Problem: Say how many lines in the listing below contain the word "Tumor". Give the number alone.

Data block:
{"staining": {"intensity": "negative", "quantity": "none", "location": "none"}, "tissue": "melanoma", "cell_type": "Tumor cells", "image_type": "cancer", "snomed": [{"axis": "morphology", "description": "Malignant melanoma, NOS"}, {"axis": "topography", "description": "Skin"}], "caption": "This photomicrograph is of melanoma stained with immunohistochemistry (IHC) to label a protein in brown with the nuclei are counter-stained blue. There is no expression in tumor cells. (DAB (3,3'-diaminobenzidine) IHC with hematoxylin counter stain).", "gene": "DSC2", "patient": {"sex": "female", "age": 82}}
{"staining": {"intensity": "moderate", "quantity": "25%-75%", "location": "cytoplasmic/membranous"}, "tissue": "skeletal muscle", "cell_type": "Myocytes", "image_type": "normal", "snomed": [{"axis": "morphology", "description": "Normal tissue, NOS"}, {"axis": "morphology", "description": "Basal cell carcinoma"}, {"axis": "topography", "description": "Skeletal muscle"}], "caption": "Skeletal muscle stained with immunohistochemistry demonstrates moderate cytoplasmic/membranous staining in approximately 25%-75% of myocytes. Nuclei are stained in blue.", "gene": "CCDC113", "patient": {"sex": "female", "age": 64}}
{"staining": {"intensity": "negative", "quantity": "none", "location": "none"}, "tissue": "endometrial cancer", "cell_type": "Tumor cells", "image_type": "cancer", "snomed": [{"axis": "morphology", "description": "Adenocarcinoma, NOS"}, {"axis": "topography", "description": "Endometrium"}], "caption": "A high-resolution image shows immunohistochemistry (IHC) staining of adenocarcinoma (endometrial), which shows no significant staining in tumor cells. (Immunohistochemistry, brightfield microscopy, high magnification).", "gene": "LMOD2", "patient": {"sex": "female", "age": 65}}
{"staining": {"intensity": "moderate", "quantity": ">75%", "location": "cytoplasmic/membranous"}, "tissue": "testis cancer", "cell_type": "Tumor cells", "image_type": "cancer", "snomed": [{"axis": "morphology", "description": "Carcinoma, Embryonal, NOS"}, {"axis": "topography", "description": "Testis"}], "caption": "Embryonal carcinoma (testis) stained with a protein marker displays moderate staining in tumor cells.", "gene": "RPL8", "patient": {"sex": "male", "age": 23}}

Result for this exercise: 3